#### TASK:
Write the listing out again word for word, skipping each picture.

### DATA SUPPLIED ###

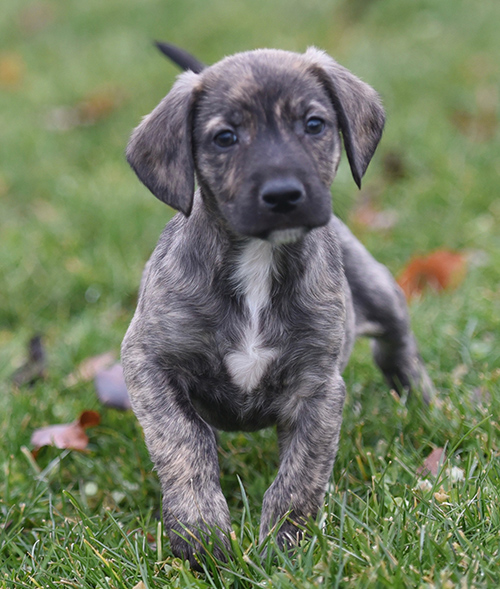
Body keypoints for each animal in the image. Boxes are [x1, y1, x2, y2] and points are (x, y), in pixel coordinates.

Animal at [122, 47, 434, 568]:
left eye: (314, 124)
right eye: (225, 137)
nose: (284, 194)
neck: (258, 263)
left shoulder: (318, 390)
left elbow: (300, 477)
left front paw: (284, 546)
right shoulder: (147, 361)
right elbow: (184, 441)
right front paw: (201, 535)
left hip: (379, 289)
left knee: (397, 345)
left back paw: (425, 403)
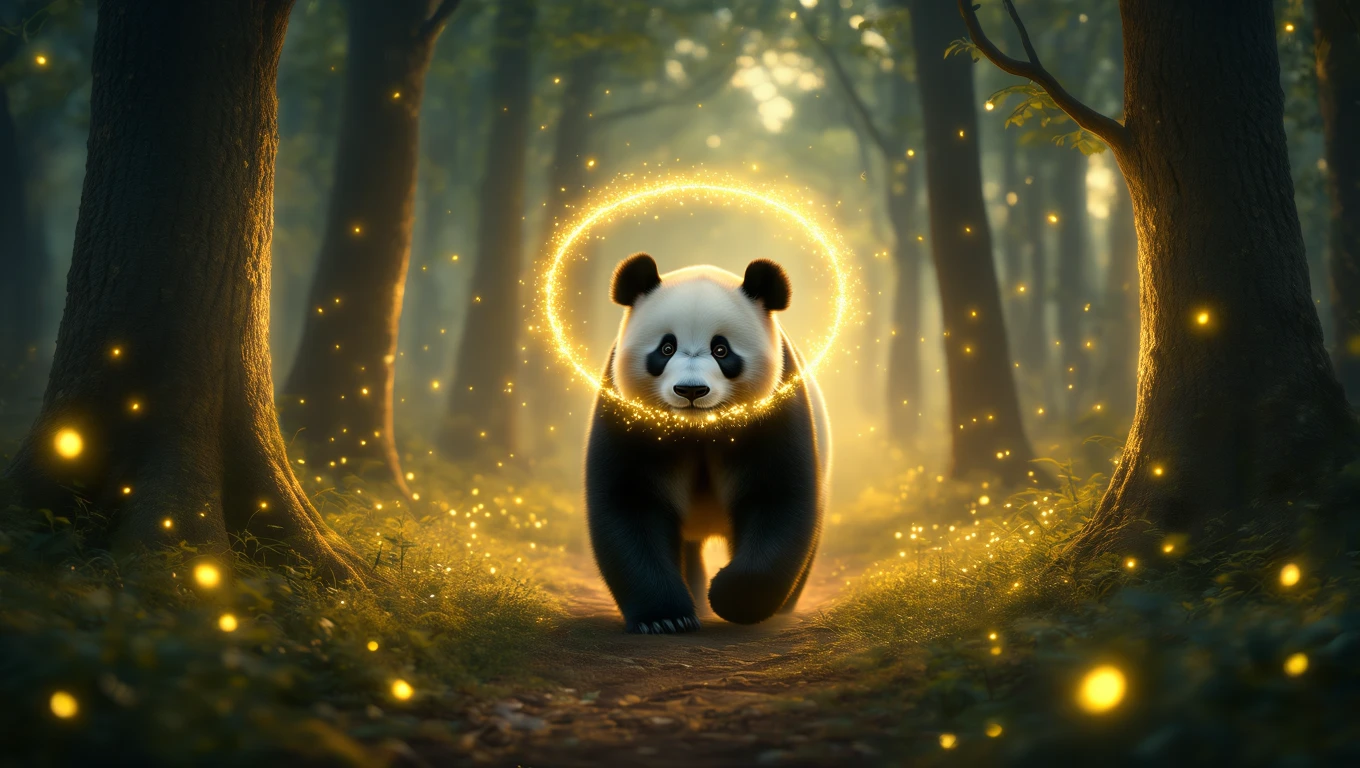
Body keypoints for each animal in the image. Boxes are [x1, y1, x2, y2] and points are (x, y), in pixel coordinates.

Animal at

###

#### TASK SOLUTION:
Body keypoints for each animal in the image. Boxes are [x1, y1, x2, y2] and points are (x, y), in pixel coordinates.

Animal at [122, 47, 434, 568]:
left eye: (314, 124)
right eye: (225, 137)
nose: (284, 194)
neck: (258, 263)
left shoulder: (318, 390)
left elbow: (300, 477)
left front paw: (284, 546)
right shoulder: (147, 361)
right elbow: (184, 441)
right front paw: (201, 535)
left hip: (379, 289)
left knee: (397, 345)
left back paw: (425, 403)
Body keypoints for each animal in the image. Boxes are [x1, y1, x2, y2] and points are (x, y), in pixel coordinates.

Animal at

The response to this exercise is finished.